### Textabschnitt

○ ○ ○

Impfen in der Moschee: Kürzlich in Zürich, bald vielleicht im Baselland

17.11.2021
Am vergangenen Wochenende konnten sich Musliminnen und Muslime in zwei Zürcher Moscheen impfen lassen. Auch in anderen Kantonen ist die Idee ein Thema.

«Und wer einem Menschen das Leben rettet, so ist es, als habe er die ganze Menschheit gerettet!» Mit diesem Koranvers rief die Vereinigung der Islamischen Organisationen in Zürich (Vioz) zum Impfen gegen Covid-19 auf. Vergangenen Freitag und am Sonntag warteten mobile Impfteams auf die Gemeindemitglieder in der albanischen Moschee in Altstetten und in der türkischen in Schwamendingen. An beiden Terminen sind die Moscheen gut besucht. Zum einen findet das wichtige Freitagsgebet statt, und am Wochenende blüht das soziale Leben mit Kinderunterricht, Frauenstunden und geselligen Anlässen. In beiden Gebetshäusern werden die Corona-Regeln übrigens strikt befolgt, ab 50 Personen gilt die Zertifikatspflicht.

Vielfältige Community
Er sei zufrieden mit dem Resultat der Impfaktion, sagt Vioz-Präsident Abduselam Halilovic. «Unser Aufruf ist innerhalb der muslimischen Community fleissig online geteilt worden.» Genaue Zahlen über das Impfergebnis in Zürich liegen indes noch nicht vor.

Für das Pilotprojekt mit der kantonalen Gesundheitsdirektion hat die Vioz bewusst eine Moschee mit albanischem und eine mit türkischem Hintergrund ausgewählt. «So erreichen wir über unsere Mitglieder hinaus zwei unterschiedliche ethnische Gemeinschaften», sagt Halilovic. Vom Erfolg des Pilots in Zürich hängt ab, ob ähnliche Aktionen auch andernorts im Kanton stattfinden.

Kritische Fragen
Die Vioz hat die Aufgabe ernst genommen. Am Donnerstag vor dem Impfwochenende lud sie zu einem online-Infoanlass ein. Eine Ärztin mit muslimischem Hintergrund brachte die Leute auf den neusten Stand in Sachen Corona und Impfung und beantwortete kritische Fragen. «Viele Leute fürchten die Nebenwirkungen der Impfungen oder machen sich Sorgen über Langzeitfolgen», erklärt Halilovic. So hält sich etwa in den sozialen Medien hartnäckig die Befürchtung, dass die Corona Impfung unfruchtbar macht. «Wie viele wir überzeugen konnten, weiss ich nicht», sagt Halilovic. Die Stimmung aber sei gut gewesen, alle hätten sich am Schluss bedankt für den Anlass.

○ ○ ○

### Datensätze
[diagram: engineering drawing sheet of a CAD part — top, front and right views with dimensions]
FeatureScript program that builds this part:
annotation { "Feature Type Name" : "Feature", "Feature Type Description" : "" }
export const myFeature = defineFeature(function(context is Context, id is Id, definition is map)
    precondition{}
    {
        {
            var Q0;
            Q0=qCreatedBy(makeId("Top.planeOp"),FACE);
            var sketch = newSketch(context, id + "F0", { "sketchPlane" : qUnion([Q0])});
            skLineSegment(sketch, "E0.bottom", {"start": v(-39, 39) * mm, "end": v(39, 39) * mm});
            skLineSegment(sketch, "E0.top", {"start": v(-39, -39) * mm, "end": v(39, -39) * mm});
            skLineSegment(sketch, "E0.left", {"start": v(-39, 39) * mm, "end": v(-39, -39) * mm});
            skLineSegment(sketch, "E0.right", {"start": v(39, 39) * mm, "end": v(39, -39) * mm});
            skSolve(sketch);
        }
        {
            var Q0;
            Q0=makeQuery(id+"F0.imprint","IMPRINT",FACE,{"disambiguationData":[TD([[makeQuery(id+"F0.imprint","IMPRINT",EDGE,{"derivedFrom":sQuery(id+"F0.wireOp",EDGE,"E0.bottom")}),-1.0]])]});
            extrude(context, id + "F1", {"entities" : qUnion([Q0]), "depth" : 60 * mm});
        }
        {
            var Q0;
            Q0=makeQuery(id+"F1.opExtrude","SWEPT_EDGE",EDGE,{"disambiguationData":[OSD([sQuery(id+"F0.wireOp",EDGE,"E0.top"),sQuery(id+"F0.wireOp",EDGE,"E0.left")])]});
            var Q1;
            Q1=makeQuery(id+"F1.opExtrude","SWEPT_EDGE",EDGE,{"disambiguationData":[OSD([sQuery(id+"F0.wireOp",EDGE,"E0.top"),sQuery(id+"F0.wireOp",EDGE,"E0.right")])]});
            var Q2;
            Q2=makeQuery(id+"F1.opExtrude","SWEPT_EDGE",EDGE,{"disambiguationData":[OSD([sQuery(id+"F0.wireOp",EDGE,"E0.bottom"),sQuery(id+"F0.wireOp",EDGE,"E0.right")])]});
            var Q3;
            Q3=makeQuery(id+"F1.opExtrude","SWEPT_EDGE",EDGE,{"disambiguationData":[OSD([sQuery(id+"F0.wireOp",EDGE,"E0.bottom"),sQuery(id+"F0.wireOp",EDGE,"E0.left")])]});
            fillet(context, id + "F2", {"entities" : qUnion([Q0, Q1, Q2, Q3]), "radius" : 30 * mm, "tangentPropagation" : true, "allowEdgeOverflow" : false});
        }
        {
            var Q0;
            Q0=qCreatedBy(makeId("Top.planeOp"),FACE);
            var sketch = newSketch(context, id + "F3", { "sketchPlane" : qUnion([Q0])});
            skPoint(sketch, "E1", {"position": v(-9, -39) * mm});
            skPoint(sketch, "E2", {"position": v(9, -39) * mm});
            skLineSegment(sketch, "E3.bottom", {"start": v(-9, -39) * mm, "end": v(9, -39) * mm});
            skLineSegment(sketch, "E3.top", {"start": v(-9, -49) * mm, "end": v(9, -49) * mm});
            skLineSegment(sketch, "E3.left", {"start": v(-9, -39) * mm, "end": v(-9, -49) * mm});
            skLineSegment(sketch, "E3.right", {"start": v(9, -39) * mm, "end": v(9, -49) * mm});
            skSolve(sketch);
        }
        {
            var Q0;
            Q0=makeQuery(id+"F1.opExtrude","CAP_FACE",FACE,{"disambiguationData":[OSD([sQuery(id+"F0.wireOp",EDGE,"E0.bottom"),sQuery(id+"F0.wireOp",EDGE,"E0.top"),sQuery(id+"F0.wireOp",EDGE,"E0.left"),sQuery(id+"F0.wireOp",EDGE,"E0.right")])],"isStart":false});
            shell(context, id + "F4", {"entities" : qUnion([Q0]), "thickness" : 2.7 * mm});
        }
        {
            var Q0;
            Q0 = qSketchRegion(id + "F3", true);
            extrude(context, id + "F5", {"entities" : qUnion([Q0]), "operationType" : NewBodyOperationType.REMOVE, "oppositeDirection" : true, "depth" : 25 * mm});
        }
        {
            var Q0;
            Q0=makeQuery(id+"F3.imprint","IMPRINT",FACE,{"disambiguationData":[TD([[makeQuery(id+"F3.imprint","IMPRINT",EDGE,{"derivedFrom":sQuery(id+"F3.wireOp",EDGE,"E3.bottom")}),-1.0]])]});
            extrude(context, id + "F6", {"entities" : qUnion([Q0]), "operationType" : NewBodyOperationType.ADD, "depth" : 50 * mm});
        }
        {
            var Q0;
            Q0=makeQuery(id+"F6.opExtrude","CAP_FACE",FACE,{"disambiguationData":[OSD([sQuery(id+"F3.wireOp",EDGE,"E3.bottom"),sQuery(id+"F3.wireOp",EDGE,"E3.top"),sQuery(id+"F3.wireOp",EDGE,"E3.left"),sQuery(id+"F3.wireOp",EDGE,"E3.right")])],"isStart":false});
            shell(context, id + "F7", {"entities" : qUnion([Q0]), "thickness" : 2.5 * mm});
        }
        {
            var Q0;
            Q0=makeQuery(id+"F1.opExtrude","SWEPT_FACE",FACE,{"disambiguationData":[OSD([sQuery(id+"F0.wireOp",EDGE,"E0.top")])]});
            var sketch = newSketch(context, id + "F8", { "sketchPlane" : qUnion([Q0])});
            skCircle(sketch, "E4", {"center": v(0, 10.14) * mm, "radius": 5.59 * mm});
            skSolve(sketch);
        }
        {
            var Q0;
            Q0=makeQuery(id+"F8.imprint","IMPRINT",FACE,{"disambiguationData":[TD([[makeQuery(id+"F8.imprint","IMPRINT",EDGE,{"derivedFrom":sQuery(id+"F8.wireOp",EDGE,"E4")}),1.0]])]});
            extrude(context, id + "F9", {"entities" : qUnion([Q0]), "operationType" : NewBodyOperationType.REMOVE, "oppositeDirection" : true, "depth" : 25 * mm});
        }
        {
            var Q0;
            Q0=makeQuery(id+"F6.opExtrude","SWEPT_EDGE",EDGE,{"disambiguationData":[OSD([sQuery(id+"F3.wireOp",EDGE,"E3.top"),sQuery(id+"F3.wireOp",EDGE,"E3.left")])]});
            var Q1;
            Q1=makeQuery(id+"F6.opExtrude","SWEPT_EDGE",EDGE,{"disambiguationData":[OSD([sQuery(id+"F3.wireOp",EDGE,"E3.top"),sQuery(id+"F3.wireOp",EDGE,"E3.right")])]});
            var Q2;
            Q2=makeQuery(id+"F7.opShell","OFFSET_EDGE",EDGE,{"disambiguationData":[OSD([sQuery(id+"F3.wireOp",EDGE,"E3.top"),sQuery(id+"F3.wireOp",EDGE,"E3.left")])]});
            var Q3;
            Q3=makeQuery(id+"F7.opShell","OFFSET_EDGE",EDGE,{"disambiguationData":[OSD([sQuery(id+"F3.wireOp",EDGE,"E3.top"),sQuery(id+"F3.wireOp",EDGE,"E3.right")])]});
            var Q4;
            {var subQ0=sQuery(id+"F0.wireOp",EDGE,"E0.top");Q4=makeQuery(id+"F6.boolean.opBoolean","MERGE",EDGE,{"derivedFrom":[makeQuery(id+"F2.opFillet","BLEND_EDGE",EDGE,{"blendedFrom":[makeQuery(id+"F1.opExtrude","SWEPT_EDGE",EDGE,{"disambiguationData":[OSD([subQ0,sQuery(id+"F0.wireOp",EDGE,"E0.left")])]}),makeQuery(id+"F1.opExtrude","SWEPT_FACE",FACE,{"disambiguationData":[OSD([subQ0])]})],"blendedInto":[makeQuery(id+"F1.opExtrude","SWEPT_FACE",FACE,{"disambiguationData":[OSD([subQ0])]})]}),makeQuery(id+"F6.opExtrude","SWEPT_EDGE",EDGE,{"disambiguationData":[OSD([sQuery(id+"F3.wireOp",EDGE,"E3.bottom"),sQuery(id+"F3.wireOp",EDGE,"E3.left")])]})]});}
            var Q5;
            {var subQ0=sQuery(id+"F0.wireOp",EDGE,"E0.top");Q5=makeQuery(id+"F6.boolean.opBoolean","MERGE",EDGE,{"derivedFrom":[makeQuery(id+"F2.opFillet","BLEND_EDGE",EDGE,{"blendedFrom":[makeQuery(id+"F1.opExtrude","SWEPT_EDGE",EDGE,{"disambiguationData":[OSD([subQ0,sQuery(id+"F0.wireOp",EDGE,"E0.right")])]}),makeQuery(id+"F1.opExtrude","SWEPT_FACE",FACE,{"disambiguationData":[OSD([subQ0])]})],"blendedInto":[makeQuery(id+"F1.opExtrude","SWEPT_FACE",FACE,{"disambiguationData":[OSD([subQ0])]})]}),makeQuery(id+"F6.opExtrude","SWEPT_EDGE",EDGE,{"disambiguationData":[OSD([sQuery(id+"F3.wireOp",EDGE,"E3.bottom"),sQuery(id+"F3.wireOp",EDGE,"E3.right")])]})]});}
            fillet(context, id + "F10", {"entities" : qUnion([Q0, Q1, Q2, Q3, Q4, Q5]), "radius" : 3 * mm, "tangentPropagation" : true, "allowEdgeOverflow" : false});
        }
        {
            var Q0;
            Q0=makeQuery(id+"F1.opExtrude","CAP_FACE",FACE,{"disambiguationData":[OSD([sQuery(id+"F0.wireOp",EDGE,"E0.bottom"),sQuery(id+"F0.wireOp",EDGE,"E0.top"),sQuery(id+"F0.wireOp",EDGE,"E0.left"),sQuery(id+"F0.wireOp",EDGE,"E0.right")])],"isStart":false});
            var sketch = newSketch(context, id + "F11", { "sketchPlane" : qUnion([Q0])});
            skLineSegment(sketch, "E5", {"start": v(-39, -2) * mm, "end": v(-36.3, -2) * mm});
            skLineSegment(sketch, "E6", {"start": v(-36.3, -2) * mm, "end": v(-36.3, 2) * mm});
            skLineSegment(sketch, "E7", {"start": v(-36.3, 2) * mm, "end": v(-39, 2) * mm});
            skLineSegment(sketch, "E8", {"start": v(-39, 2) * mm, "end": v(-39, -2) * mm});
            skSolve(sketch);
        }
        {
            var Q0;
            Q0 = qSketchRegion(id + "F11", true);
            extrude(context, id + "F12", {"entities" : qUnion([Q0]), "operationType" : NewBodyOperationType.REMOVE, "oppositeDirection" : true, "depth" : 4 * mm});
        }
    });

○ ○ ○

### Fragen und Aufgaben
A. Ab wie vielen Personen gilt laut dem Text über das Impfen in Moscheen in den beiden Gebetshäusern die Zertifikatspflicht?
B. Zähle alle Aktivitäten auf, die laut dem Text über das Impfen in Moscheen am Freitag und am Wochenende in den Moscheen stattfinden.
C. Führe den Text über das Impfen in Moscheen nach seinem letzten Satz weiter.
Die Datensätze haben mit dem Text über das Impfen in Moscheen nichts zu tun.

### Antworten je Aufgabe
A. Ab 50 Personen.

B. Freitagsgebet, Kinderunterricht, Frauenstunden, gesellige Anlässe

C.
Als Präsident des Dachverbandes der Zürcher Muslime steht Halilovic in regem Kontakt mit den Moscheevereinen im Kanton. Die meisten berichteten, dass die Mehrheit ihrer Mitglieder geimpft sei, vor allem bei den älteren Leuten sei die Quote hoch. «Trotzdem wollten wir die Aktion in Zürich durchführen, auch wegen ihrer symbolischen Wirkung für die muslimische Community und die ganze Schweizer Gesellschaft.»

Ein Viertel überzeugt
In Schaffhausen fand schon im September auf Initiative der islamisch-albanischen Mekka Moschee eine Impfaktion statt. Von rund 50 Personen, die dort am Freitagsgebet teilnahmen, liessen sich 12 vom mobilen Team des Gesundheitsamtes impfen.

Auch im Kanton Basel-Landschaft steht das Gesundheitsamt in Kontakt mit islamischen Religionsgemeinschaften. «Wir sind im Gespräch über mobile Impfungen in Moscheen», sagt Mediensprecher Rolf Wirz. Um Migrantinnen und Migranten besser zu erreichen, arbeitet der Kanton seit Beginn der Pandemie zudem mit dem Heks zusammen. Die Regionalstelle Basel des evangelischen Hilfswerks übersetzt laufend Informationen rund um Covid-19 in mehrere Sprachen. Die Übersetzerdienste des Heks kamen auch schon bei mobilen Beratungsanlässen etwa auf dem Wochenmarkt in Allschwil zum Einsatz. Wirz lobt auch die Zusammenarbeit mit dem türkischen Kulturverein. «Sie haben uns bei einem Walk-in-Impftermin in Pratteln unterstützt.» Auch Basel-Stadt ist am Abklären, ob ein Einsatz in den Moscheen sinnvoll ist.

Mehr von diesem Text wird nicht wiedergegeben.